Más de 600.000 empleos se han destruido en nuestro país en el ejercicio pasado, una cifra récord que ha facilitado hoy el Ministro de Trabajo respaldado por José Luis Rodríguez Zapatero al ofrecer los datos de población activa.
El numero de parados se acerca ya al 14% y se sitúa en 3.200.000 personas, dato que continuará en aumento llegando a duplicar la media de la Unión Europea. La sangría de datos negativos en el empleo no ha cesado desde los primeros meses del año pasado.
Las autonomías más afectadas por el desempleo son Canarias, Andalucía y Extremadura mientras que las menos afectadas son Navarra, País Vasco y Cantabria.

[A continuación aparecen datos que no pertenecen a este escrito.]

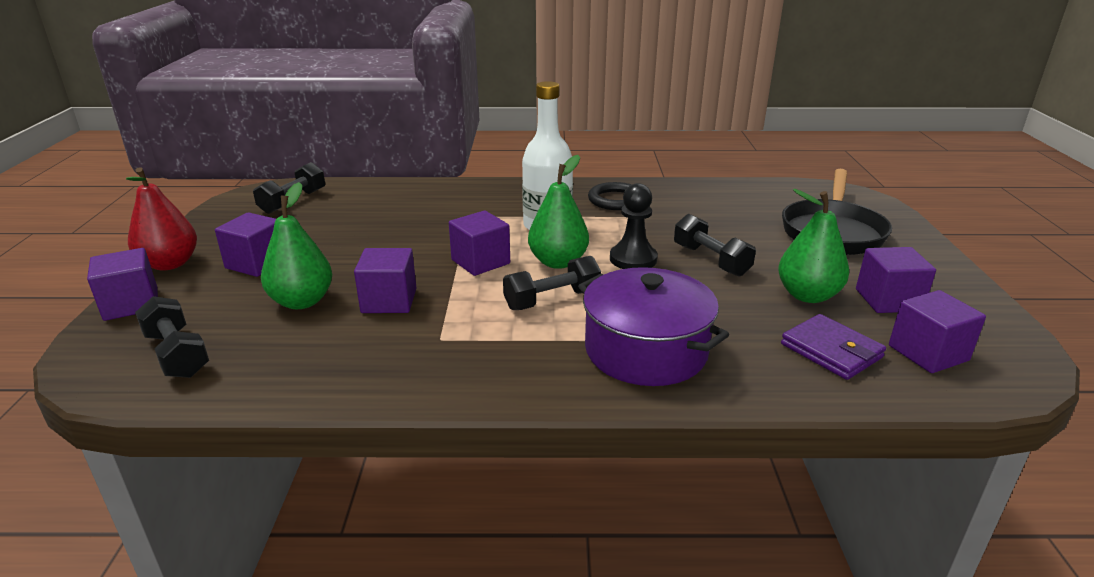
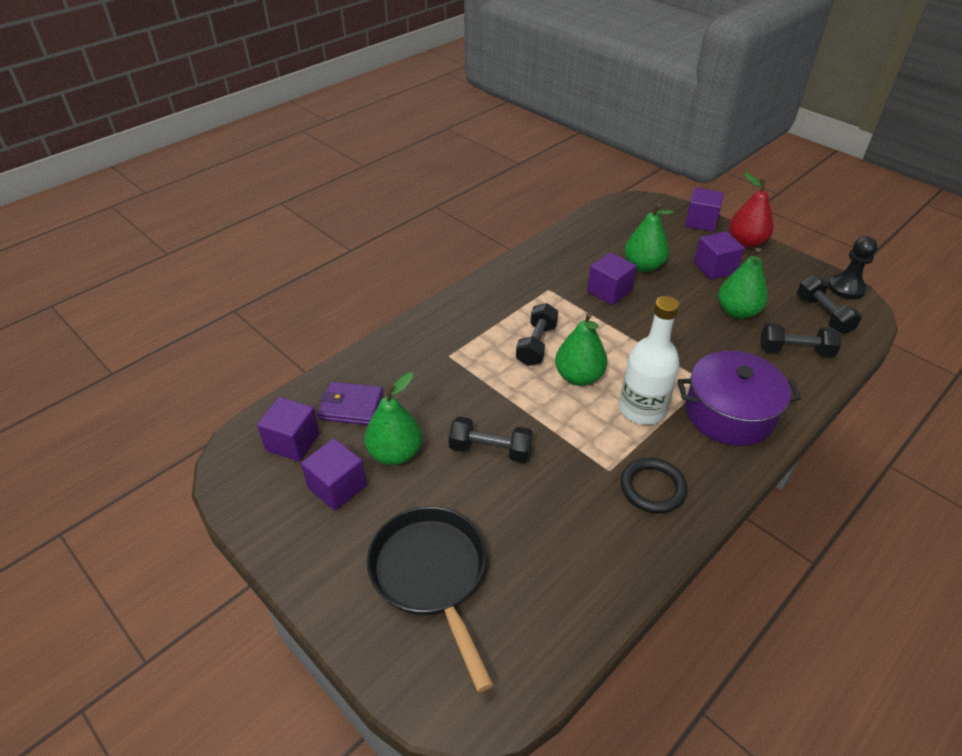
camera: 135 degrees right, 15 degrees up
(177, 354) = (628, 221): black dumbbell -> black dumbbell (795, 350)
(337, 232) = (737, 312): none -> green pear
(480, 262) = (619, 346): purple cube -> none
(633, 259) = (540, 413): black pawn -> black pawn (846, 288)
(646, 350) = (448, 343): purple pot -> purple pot (729, 413)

Mi reflexión en este sentido es clara. Soy partidario de no reducir los impuestos y efectuar un mejor gasto social para proteger a las familias que, gracias a un irresponsable crecimiento amparado por los políticos de turno, se han visto en la calle. Y era partidario también de no reducir los impuestos cuando en esas familias se ingresaban 3000 euros mensuales por un trabajador sin titulación. Era necesario recaudar entonces, pero sobre todo era y es necesaria la protección social.
Y no sólo la protección social se me antoja necesaria, sino también una apuesta absolutamente decidida por unos sectores del futuro que, en España, están desaparecidos. Los políticos deben ahora asumir su responsabilidad.